Records for the task START

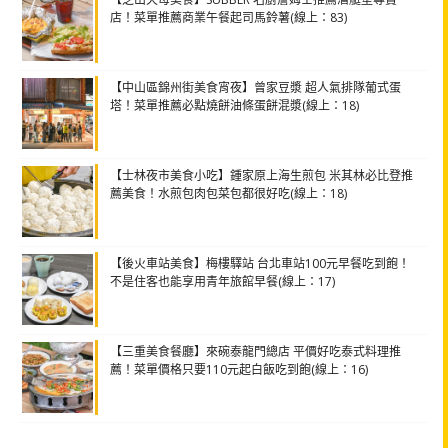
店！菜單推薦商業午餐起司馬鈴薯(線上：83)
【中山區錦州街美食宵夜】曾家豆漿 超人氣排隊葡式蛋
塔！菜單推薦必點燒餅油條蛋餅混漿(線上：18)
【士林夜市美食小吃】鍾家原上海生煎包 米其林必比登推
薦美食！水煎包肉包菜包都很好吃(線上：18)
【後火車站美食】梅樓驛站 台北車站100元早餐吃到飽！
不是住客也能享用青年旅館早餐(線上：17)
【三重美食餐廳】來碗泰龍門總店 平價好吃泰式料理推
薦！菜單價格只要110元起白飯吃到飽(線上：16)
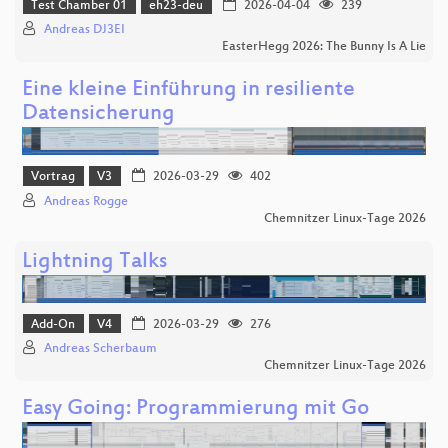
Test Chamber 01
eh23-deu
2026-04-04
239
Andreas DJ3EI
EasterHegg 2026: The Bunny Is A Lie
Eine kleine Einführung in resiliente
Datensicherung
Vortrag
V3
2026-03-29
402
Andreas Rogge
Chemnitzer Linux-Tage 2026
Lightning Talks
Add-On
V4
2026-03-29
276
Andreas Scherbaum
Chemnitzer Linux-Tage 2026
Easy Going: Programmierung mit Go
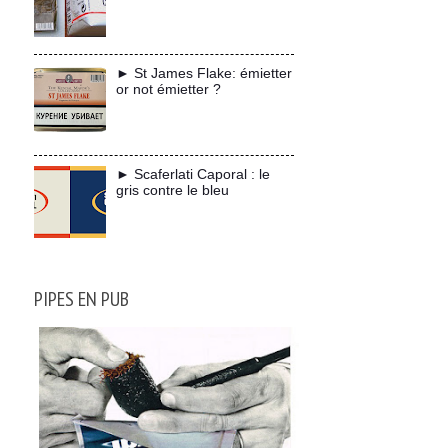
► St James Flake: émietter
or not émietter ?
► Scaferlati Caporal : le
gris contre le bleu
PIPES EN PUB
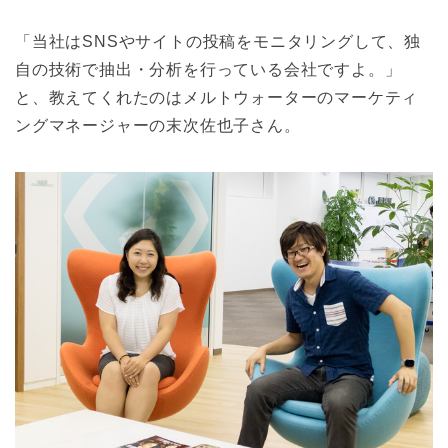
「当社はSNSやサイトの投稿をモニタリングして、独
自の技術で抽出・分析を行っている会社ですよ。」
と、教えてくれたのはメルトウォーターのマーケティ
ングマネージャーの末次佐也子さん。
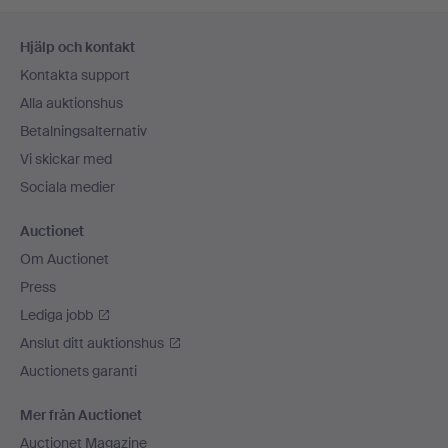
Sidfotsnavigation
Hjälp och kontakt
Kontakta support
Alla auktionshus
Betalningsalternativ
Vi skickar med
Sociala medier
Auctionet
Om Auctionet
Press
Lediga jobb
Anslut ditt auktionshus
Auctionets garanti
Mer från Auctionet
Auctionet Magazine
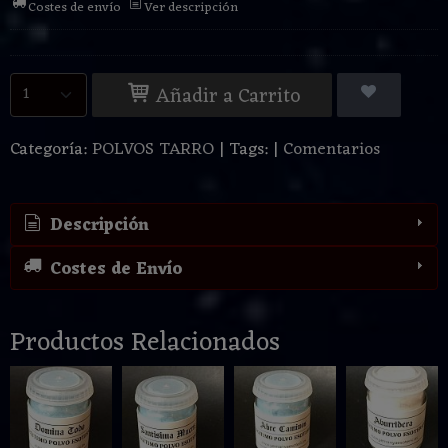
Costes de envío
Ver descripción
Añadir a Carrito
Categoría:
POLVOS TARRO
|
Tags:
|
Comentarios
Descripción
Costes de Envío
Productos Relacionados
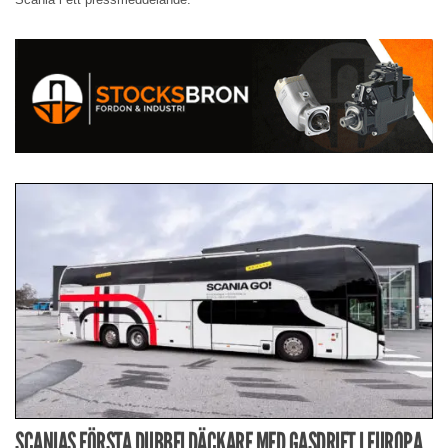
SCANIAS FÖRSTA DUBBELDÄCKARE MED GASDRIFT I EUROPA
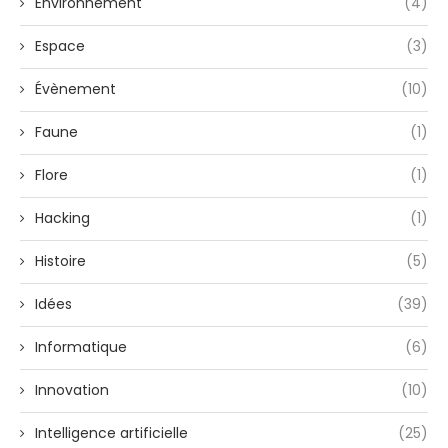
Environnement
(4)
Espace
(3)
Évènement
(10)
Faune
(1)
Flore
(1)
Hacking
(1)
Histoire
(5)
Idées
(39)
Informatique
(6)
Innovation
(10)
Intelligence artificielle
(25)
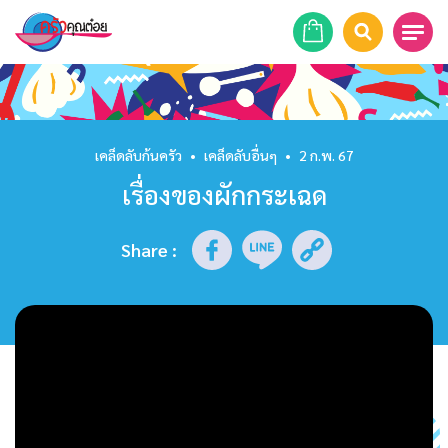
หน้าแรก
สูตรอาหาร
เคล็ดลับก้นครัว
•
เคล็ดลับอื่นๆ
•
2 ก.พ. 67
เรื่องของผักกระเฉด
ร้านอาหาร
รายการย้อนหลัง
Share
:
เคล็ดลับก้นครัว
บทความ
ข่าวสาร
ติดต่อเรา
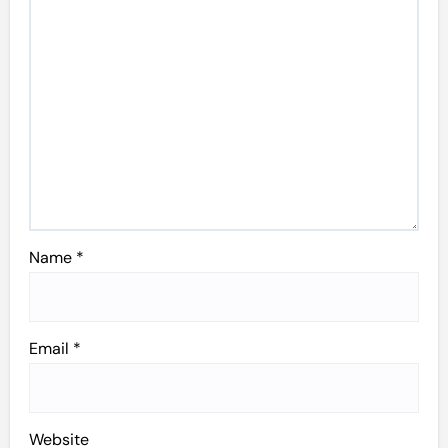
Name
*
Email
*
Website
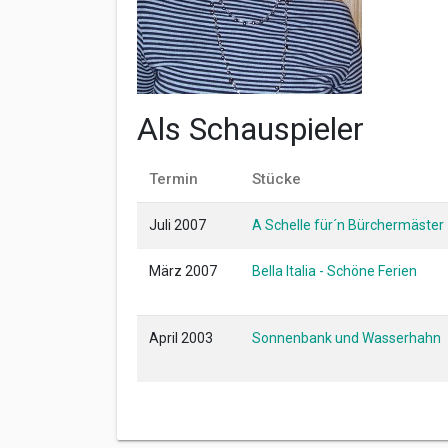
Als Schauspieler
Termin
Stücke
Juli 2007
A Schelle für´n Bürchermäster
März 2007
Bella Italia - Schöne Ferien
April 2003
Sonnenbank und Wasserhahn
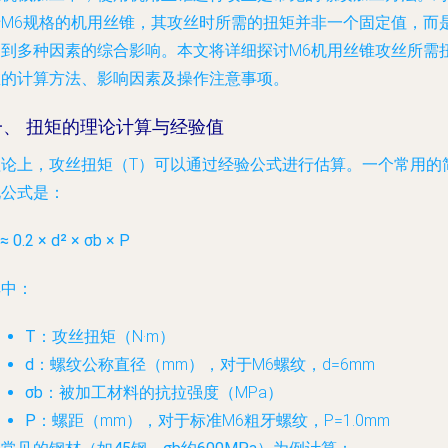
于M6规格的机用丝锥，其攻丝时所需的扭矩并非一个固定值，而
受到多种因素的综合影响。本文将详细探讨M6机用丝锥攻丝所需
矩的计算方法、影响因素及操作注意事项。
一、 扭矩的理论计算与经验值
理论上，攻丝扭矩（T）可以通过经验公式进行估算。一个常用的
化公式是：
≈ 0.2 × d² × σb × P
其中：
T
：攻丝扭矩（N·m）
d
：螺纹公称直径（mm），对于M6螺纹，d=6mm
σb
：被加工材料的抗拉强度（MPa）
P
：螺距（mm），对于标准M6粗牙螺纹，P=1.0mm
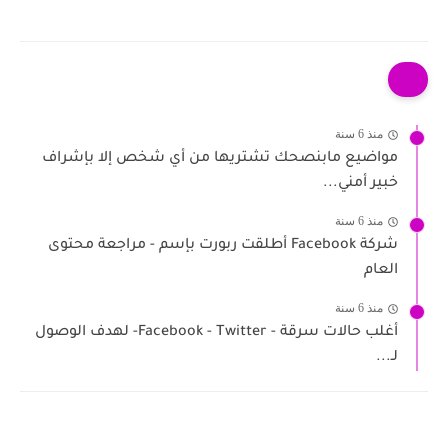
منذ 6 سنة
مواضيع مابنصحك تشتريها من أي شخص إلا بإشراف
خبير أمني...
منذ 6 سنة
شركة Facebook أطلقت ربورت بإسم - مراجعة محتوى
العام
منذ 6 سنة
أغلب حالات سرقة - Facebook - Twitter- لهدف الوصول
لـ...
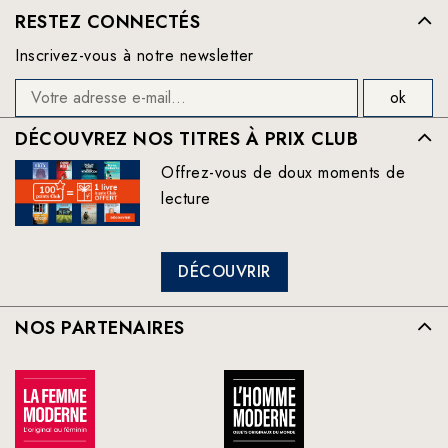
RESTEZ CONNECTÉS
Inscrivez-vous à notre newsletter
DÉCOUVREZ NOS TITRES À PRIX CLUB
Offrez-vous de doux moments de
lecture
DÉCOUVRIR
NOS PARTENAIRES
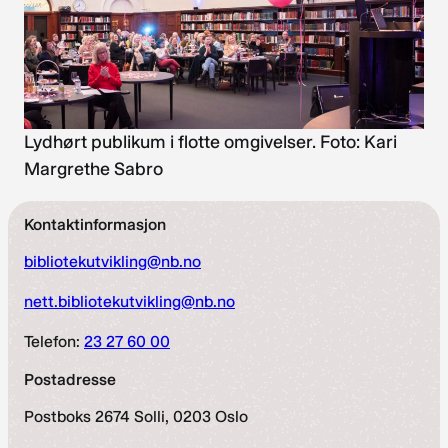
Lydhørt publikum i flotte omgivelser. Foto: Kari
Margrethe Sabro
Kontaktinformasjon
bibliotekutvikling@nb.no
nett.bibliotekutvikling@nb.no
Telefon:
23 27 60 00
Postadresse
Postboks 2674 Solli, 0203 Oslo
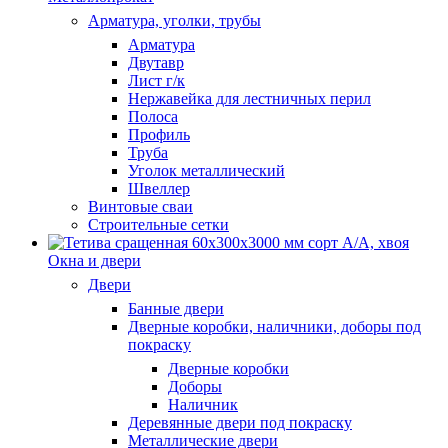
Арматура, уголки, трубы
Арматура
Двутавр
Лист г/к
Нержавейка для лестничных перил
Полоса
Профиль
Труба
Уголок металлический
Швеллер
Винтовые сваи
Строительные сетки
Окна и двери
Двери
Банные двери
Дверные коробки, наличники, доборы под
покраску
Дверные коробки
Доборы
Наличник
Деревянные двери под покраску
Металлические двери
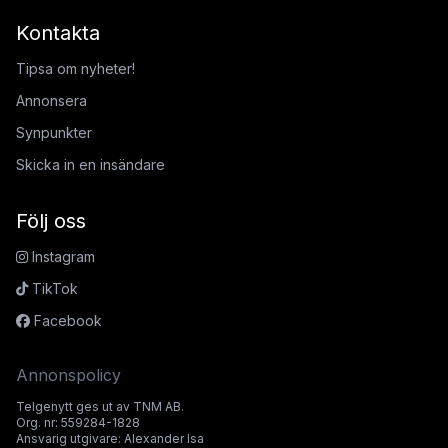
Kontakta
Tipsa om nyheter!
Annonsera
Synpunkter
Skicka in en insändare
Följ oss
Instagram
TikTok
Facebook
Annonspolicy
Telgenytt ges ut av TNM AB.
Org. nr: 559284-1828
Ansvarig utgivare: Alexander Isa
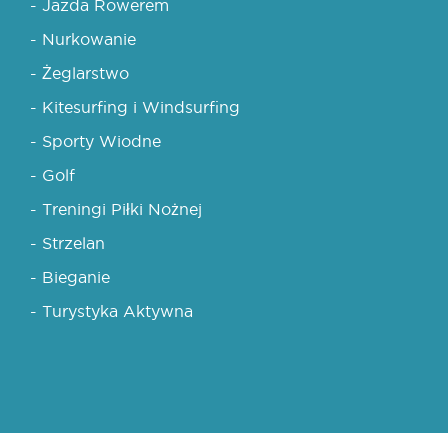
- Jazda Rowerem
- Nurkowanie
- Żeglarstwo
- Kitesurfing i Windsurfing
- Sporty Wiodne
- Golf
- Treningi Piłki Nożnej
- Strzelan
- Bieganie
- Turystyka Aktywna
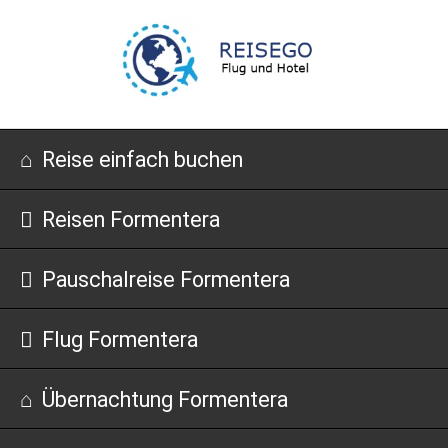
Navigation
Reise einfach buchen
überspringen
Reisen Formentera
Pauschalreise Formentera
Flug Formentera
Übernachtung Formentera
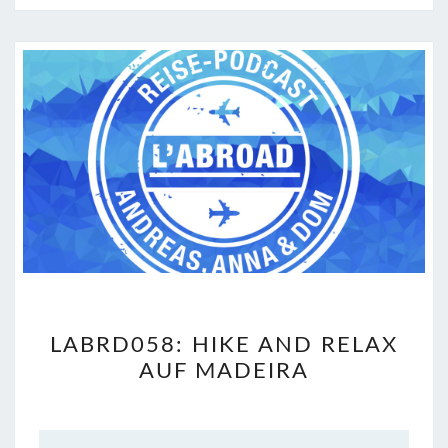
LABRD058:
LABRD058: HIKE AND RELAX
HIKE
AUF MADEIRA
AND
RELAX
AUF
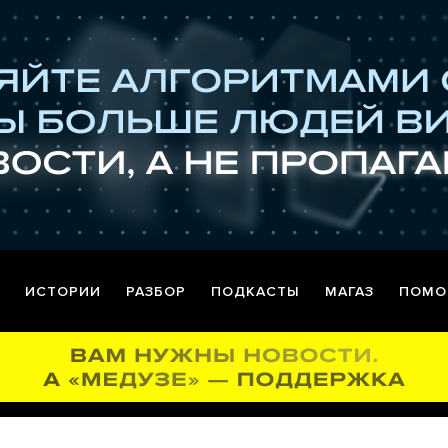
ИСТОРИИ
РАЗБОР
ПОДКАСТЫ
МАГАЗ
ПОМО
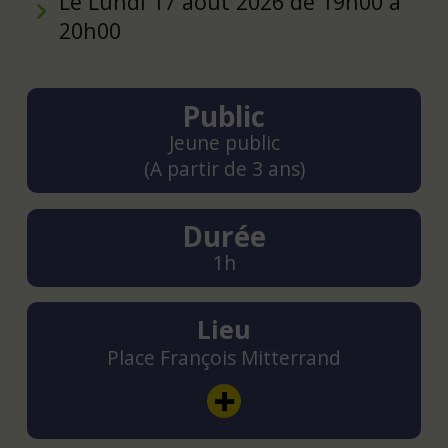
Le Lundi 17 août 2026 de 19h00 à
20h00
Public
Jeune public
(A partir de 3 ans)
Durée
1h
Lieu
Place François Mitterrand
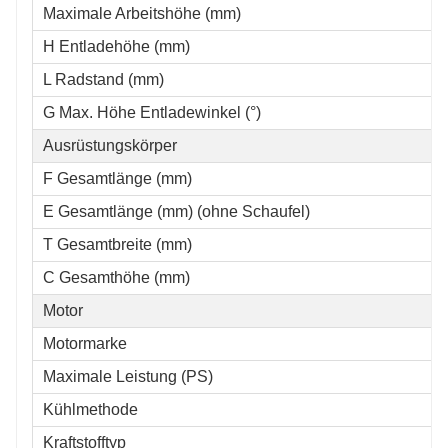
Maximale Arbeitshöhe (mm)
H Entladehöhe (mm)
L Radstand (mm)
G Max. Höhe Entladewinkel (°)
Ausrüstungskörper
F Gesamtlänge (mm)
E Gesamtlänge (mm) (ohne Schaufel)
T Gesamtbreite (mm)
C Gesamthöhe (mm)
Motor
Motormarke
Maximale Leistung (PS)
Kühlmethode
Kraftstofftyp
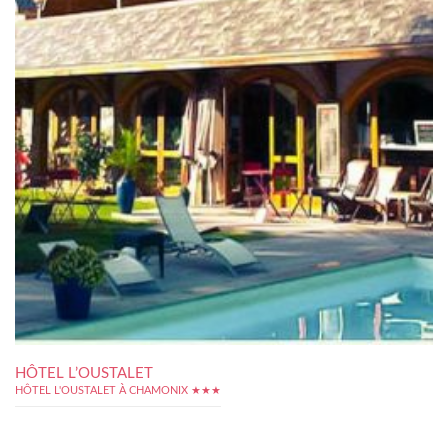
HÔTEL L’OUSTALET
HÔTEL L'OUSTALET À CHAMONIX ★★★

Records for the task END

Work instruction –
Extract all of the lines above verbatim, omitting the pictures.

Problem solution –
店！菜單推薦商業午餐起司馬鈴薯(線上：83)
【中山區錦州街美食宵夜】曾家豆漿 超人氣排隊葡式蛋
塔！菜單推薦必點燒餅油條蛋餅混漿(線上：18)
【士林夜市美食小吃】鍾家原上海生煎包 米其林必比登推
薦美食！水煎包肉包菜包都很好吃(線上：18)
【後火車站美食】梅樓驛站 台北車站100元早餐吃到飽！
不是住客也能享用青年旅館早餐(線上：17)
【三重美食餐廳】來碗泰龍門總店 平價好吃泰式料理推
薦！菜單價格只要110元起白飯吃到飽(線上：16)
Test Chamber 01
eh23-deu
2026-04-04
239
Andreas DJ3EI
EasterHegg 2026: The Bunny Is A Lie
Eine kleine Einführung in resiliente
Datensicherung
Vortrag
V3
2026-03-29
402
Andreas Rogge
Chemnitzer Linux-Tage 2026
Lightning Talks
Add-On
V4
2026-03-29
276
Andreas Scherbaum
Chemnitzer Linux-Tage 2026
Easy Going: Programmierung mit Go
► St James Flake: émietter
or not émietter ?
► Scaferlati Caporal : le
gris contre le bleu
PIPES EN PUB
「当社はSNSやサイトの投稿をモニタリングして、独
自の技術で抽出・分析を行っている会社ですよ。」
と、教えてくれたのはメルトウォーターのマーケティ
ングマネージャーの末次佐也子さん。
Sidfotsnavigation
Hjälp och kontakt
Kontakta support
Alla auktionshus
Betalningsalternativ
Vi skickar med
Sociala medier
Auctionet
Om Auctionet
Press
Lediga jobb
Anslut ditt auktionshus
Auctionets garanti
Mer från Auctionet
Auctionet Magazine
Costes de envío
Ver descripción
Añadir a Carrito
Categoría:
POLVOS TARRO
|
Tags:
|
Comentarios
Descripción
Costes de Envío
Productos Relacionados
SCANIAS FÖRSTA DUBBELDÄCKARE MED GASDRIFT I EUROPA
Environnement
(4)
Espace
(3)
Évènement
(10)
Faune
(1)
Flore
(1)
Hacking
(1)
Histoire
(5)
Idées
(39)
Informatique
(6)
Innovation
(10)
Intelligence artificielle
(25)
หน้าแรก
สูตรอาหาร
เคล็ดลับก้นครัว
•
เคล็ดลับอื่นๆ
•
2 ก.พ. 67
เรื่องของผักกระเฉด
ร้านอาหาร
รายการย้อนหลัง
Share
:
เคล็ดลับก้นครัว
บทความ
ข่าวสาร
ติดต่อเรา
Name
*
Email
*
Website
Als Schauspieler
Termin
Stücke
Juli 2007
A Schelle für´n Bürchermäster
März 2007
Bella Italia - Schöne Ferien
April 2003
Sonnenbank und Wasserhahn
于M6规格的机用丝锥，其攻丝时所需的扭矩并非一个固定值，而
受到多种因素的综合影响。本文将详细探讨M6机用丝锥攻丝所需
矩的计算方法、影响因素及操作注意事项。
一、 扭矩的理论计算与经验值
理论上，攻丝扭矩（T）可以通过经验公式进行估算。一个常用的
化公式是：
≈ 0.2 × d² × σb × P
其中：
T
：攻丝扭矩（N·m）
d
：螺纹公称直径（mm），对于M6螺纹，d=6mm
σb
：被加工材料的抗拉强度（MPa）
P
：螺距（mm），对于标准M6粗牙螺纹，P=1.0mm
منذ 6 سنة
مواضيع مابنصحك تشتريها من أي شخص إلا بإشراف
خبير أمني...
منذ 6 سنة
شركة Facebook أطلقت ربورت بإسم - مراجعة محتوى
العام
منذ 6 سنة
أغلب حالات سرقة - Facebook - Twitter- لهدف الوصول
لـ...
RESTEZ CONNECTÉS
Inscrivez-vous à notre newsletter
DÉCOUVREZ NOS TITRES À PRIX CLUB
Offrez-vous de doux moments de
lecture
DÉCOUVRIR
NOS PARTENAIRES
Lydhørt publikum i flotte omgivelser. Foto: Kari
Margrethe Sabro
Kontaktinformasjon
bibliotekutvikling@nb.no
nett.bibliotekutvikling@nb.no
Telefon:
23 27 60 00
Postadresse
Postboks 2674 Solli, 0203 Oslo
Арматура, уголки, трубы
Арматура
Двутавр
Лист г/к
Нержавейка для лестничных перил
Полоса
Профиль
Труба
Уголок металлический
Швеллер
Винтовые сваи
Строительные сетки
Окна и двери
Двери
Банные двери
Дверные коробки, наличники, доборы под
покраску
Дверные коробки
Доборы
Наличник
Деревянные двери под покраску
Металлические двери
Kontakta
Tipsa om nyheter!
Annonsera
Synpunkter
Skicka in en insändare
Följ oss
Instagram
TikTok
Facebook
Annonspolicy
Telgenytt ges ut av TNM AB.
Org. nr: 559284-1828
Ansvarig utgivare: Alexander Isa
- Jazda Rowerem
- Nurkowanie
- Żeglarstwo
- Kitesurfing i Windsurfing
- Sporty Wiodne
- Golf
- Treningi Piłki Nożnej
- Strzelan
- Bieganie
- Turystyka Aktywna
Navigation
Reise einfach buchen
überspringen
Reisen Formentera
Pauschalreise Formentera
Flug Formentera
Übernachtung Formentera
LABRD058:
LABRD058: HIKE AND RELAX
HIKE
AUF MADEIRA
AND
RELAX
AUF
ИСТОРИИ
РАЗБОР
ПОДКАСТЫ
МАГАЗ
ПОМО
Le Lundi 17 août 2026 de 19h00 à
20h00
Public
Jeune public
(A partir de 3 ans)
Durée
1h
Lieu
Place François Mitterrand
Maximale Arbeitshöhe (mm)
H Entladehöhe (mm)
L Radstand (mm)
G Max. Höhe Entladewinkel (°)
Ausrüstungskörper
F Gesamtlänge (mm)
E Gesamtlänge (mm) (ohne Schaufel)
T Gesamtbreite (mm)
C Gesamthöhe (mm)
Motor
Motormarke
Maximale Leistung (PS)
Kühlmethode
Kraftstofftyp
HÔTEL L’OUSTALET
HÔTEL L'OUSTALET À CHAMONIX ★★★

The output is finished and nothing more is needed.